Prime Minister Julia Gillard decamped to Rooty Hill for a five-day visit, and Opposition Leader Tony Abbott also came to town, heading to Duck River for a Clean Up Australia Day event.

Labor currently holds many of the electorates directly west of the Sydney CBD and continuing up to the Blue Mountains outside the city. But as the 2013 election creeps closer, pollsters believe it could lose as many as ten seats.

Political expert David Burchell from the University of Western Sydney says the outer western Sydney region could best be described as "classic swing territory".

"A lot of people are mortgaged up to the hilt, young families are really focused on economic issues, local issues, transport issues, service issues," he says.

"Right now in western Sydney, there's not that much of the town that is rusted-on Labor right now."

Parramatta residents told SBS this week they're concerned about high living costs, education for their children and job stability.

WATCH: Parramatta residents on Gillard's visit

Speaking at the University of Western Sydney this week, Julia Gillard said she was determined to bring better education, the National Broadband Network and the National Disability Insurance Scheme to people of the region.

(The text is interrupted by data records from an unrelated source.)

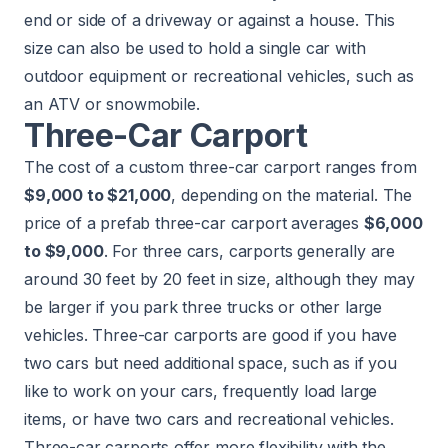
end or side of a driveway or against a house. This
size can also be used to hold a single car with
outdoor equipment or recreational vehicles, such as
an ATV or snowmobile.
Three-Car Carport
The cost of a custom three-car carport ranges from
$9,000 to $21,000
, depending on the material. The
price of a prefab three-car carport averages
$6,000
to $9,000
. For three cars, carports generally are
around 30 feet by 20 feet in size, although they may
be larger if you park three trucks or other large
vehicles. Three-car carports are good if you have
two cars but need additional space, such as if you
like to work on your cars, frequently load large
items, or have two cars and recreational vehicles.
Three-car carports offer more flexibility with the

She also pledged to manage the pressure of living costs, and said she would put Australian-born workers ahead of foreign-born workers.

The last point caused Tony Abbott to accuse the Prime Minister of "demonising" foreign workers.

Some business owners in Auburn told SBS this week they supported putting local jobs first. Other residents said jobs should go to whoever had the skills.

WATCH: Auburn residents react to job pledge

WHY THE WEST?

Sydney's western suburbs are home to more people than live in the entire state of South Australia, and more than those who live in Tasmania, ACT and the Northern Territory combined.

WHO LIVES IN WESTERN SYDNEY?

Sydney's west is home to around two million people. One third of the population has migrated to Australia, and the average citizen is younger than the national average.

There's no "typical" western Sydney voter, with population-dense centres such as Parramatta and Blacktown tending to be ethnically diverse, while those on the semi-rural fringes are more likely to have been born in Australia than overseas.

THE PROMISES

Julia Gillard has pledged to focus on jobs, living costs, education, the NBN and the NDIS.

Tony Abbott has promised to scrap the Carbon Tax. He's also pledged to stop crime and asylum seeker boats.

Both parties have stated they'll tackle western Sydney's road congestion problems, including lengthening the M4 and the M5.